Please copy every line below that contains the string "zilver".
──────── EXERCISE INPUT
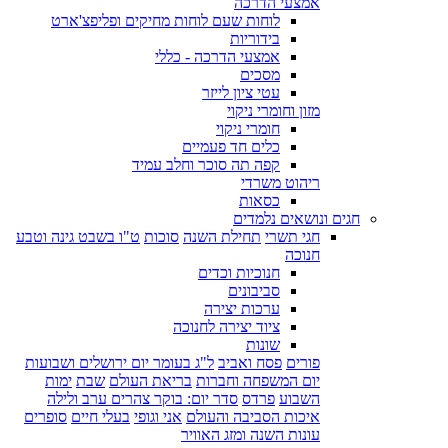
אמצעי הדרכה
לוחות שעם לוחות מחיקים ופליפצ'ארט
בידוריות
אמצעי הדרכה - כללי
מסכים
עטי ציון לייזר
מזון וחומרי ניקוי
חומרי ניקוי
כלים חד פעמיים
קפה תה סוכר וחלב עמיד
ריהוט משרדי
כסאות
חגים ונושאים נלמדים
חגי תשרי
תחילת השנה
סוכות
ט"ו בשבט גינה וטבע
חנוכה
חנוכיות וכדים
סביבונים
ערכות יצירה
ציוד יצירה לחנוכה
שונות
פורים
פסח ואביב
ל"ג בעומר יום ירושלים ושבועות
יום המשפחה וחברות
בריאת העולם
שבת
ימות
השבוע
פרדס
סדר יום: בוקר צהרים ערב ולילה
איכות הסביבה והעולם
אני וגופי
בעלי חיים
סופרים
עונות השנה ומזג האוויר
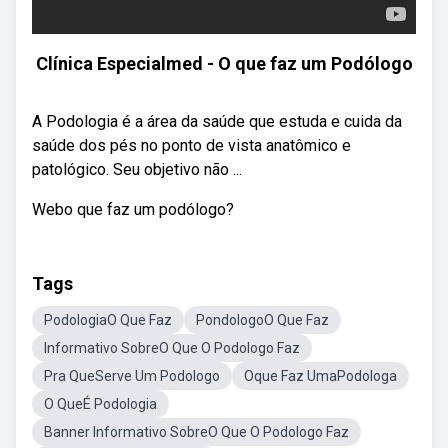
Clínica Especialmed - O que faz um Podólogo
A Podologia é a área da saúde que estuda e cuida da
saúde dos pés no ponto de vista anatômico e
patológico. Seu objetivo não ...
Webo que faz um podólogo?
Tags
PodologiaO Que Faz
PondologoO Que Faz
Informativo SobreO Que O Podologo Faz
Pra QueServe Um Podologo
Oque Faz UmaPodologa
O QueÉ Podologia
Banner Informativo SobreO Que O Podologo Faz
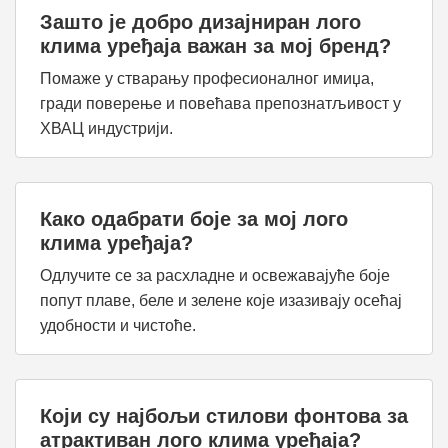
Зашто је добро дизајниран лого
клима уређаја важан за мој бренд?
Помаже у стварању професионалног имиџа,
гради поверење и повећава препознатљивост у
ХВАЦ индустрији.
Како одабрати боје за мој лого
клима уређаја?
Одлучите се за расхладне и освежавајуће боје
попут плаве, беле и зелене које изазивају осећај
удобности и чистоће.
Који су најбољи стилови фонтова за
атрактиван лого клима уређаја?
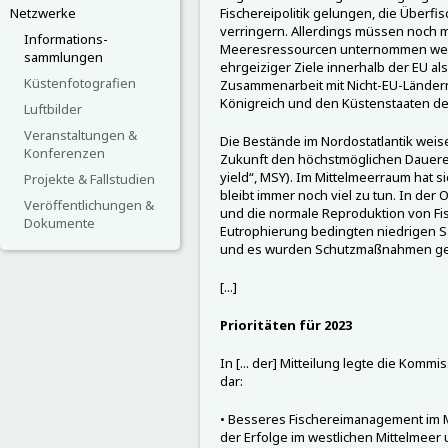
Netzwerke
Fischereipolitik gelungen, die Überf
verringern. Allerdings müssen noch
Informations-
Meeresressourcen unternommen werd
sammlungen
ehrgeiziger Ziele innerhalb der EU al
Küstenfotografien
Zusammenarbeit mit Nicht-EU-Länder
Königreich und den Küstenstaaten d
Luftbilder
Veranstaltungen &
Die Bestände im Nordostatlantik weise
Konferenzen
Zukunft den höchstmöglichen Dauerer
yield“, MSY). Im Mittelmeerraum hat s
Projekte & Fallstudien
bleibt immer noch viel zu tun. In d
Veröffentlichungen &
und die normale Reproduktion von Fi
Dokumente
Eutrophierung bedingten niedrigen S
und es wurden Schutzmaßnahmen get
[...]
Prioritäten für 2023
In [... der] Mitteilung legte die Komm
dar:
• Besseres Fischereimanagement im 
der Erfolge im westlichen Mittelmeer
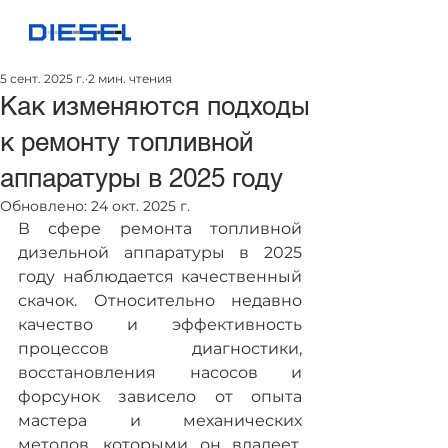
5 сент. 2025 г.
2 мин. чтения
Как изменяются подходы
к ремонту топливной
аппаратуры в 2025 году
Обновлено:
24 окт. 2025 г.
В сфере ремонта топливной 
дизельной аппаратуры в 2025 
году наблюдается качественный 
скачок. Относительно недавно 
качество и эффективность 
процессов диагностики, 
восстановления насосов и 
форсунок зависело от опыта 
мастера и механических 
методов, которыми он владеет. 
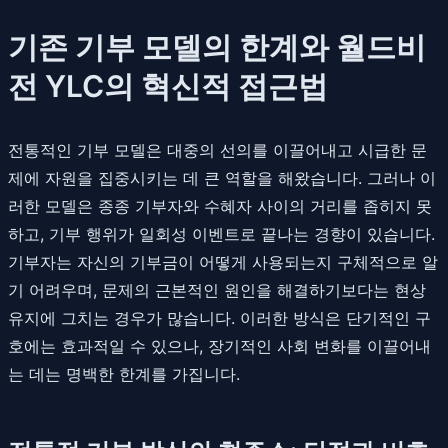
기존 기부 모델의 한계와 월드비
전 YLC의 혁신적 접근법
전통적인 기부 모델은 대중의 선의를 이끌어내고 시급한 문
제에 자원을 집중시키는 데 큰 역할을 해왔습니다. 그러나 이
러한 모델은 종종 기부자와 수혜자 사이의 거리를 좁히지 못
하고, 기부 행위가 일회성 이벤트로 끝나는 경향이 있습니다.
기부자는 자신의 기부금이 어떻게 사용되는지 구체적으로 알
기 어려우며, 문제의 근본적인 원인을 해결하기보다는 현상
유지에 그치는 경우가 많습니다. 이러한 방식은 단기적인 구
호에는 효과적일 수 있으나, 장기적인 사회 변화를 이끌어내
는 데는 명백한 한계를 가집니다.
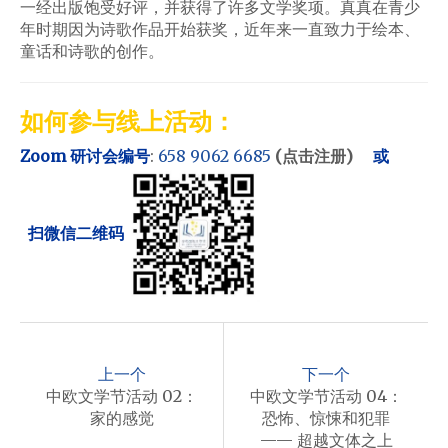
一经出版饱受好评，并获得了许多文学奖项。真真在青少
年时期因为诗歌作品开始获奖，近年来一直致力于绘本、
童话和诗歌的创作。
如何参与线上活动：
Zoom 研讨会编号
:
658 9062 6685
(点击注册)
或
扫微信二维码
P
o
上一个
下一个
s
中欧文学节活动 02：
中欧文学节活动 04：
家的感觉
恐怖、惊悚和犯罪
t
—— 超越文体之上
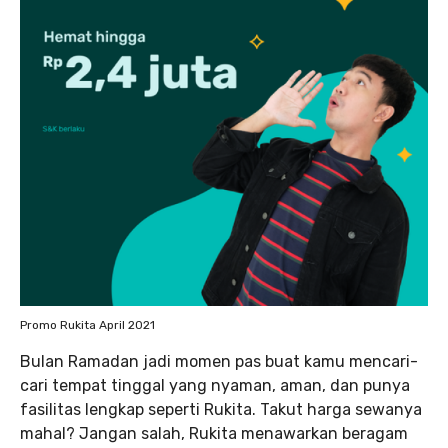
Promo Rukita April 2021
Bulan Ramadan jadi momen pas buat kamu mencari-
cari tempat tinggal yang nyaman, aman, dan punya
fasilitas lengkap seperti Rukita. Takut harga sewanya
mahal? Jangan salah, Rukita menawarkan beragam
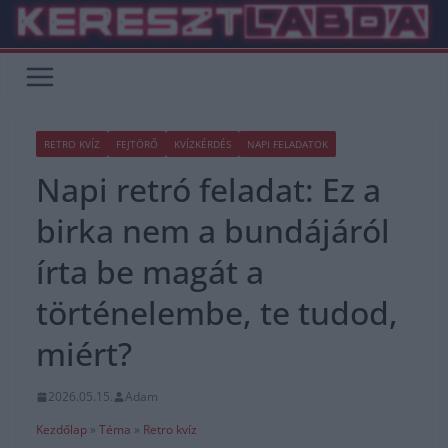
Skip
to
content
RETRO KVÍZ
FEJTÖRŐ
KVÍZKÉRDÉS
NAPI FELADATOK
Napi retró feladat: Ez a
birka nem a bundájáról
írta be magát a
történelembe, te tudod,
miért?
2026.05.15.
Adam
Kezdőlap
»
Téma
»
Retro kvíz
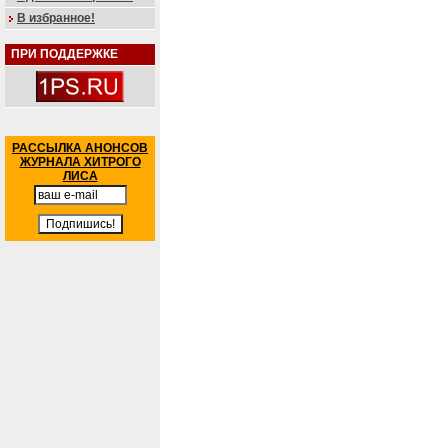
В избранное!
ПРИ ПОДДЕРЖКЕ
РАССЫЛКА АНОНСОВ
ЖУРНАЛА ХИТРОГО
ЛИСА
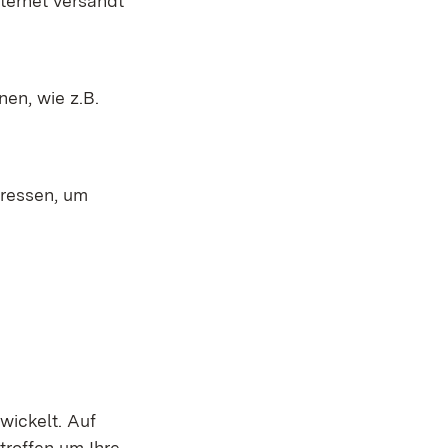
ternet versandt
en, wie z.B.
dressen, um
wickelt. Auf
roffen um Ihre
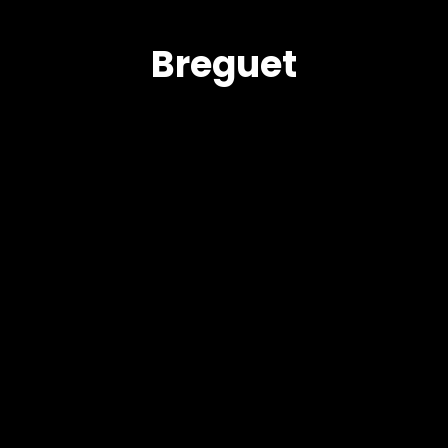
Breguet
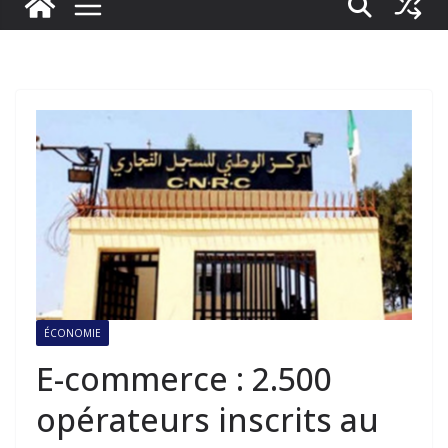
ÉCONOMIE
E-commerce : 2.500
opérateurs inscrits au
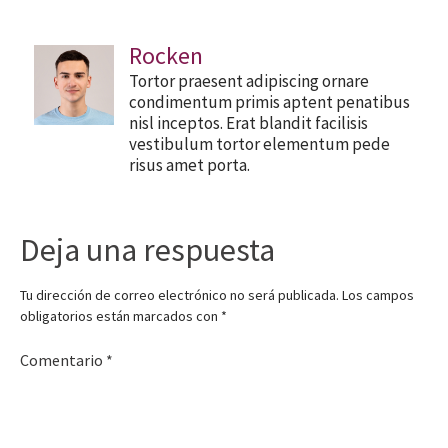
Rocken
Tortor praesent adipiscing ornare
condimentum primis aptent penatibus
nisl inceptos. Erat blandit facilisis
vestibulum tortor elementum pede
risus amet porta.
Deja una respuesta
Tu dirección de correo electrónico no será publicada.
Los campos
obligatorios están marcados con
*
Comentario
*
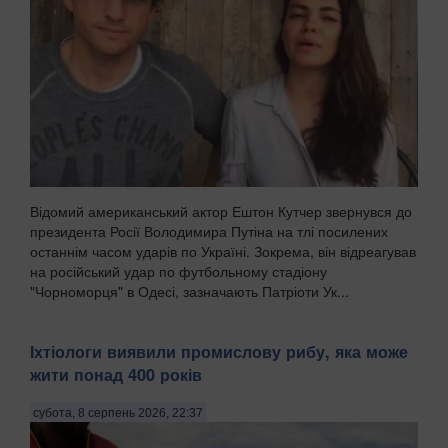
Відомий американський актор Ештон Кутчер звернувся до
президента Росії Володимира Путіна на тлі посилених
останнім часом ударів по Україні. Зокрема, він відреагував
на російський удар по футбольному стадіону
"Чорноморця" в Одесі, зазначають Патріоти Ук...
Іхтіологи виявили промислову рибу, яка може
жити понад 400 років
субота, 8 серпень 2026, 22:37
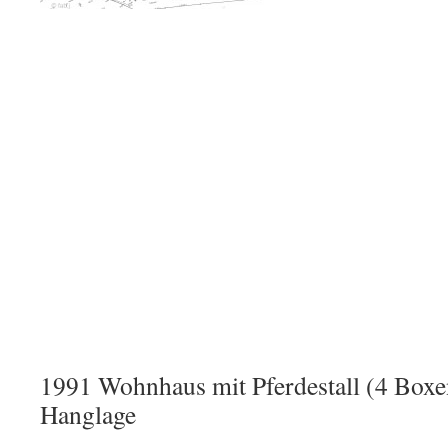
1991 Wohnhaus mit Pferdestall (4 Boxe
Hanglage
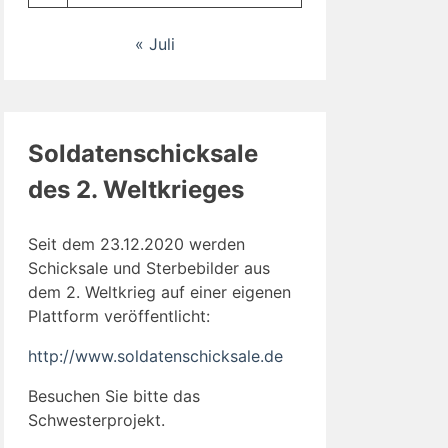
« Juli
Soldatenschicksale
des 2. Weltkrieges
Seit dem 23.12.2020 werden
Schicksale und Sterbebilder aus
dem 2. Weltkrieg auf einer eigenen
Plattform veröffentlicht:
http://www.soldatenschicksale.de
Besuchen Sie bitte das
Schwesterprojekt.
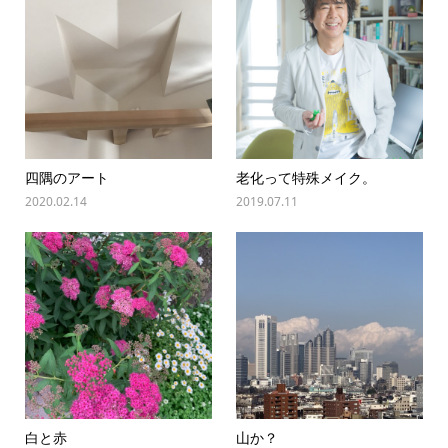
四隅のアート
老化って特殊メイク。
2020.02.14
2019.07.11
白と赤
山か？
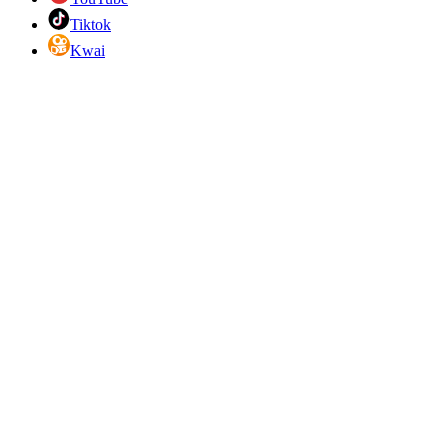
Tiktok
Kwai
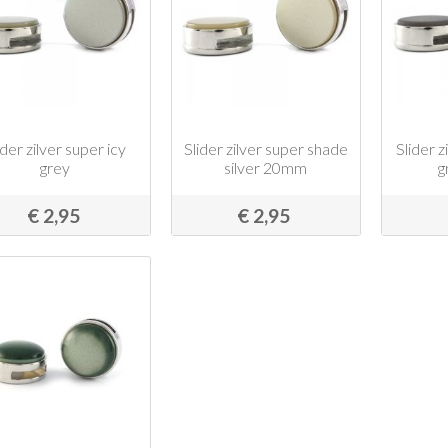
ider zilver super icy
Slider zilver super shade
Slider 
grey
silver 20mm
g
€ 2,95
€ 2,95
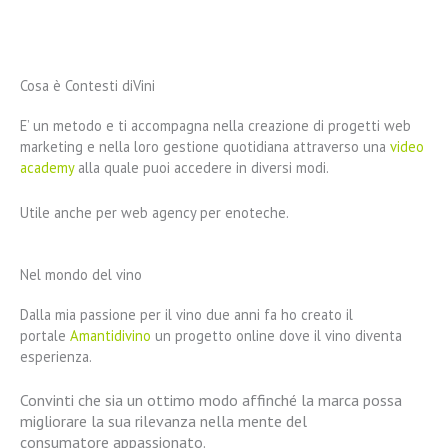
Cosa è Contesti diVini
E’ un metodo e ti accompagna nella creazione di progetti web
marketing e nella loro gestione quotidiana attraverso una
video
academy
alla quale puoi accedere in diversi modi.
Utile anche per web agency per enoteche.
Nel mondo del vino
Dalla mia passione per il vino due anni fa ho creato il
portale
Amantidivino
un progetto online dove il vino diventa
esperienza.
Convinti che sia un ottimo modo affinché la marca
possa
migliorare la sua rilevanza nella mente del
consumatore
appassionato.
────────────────
• **WRITTEN SOLUTION**:
ider zilver super icy
Slider zilver super shade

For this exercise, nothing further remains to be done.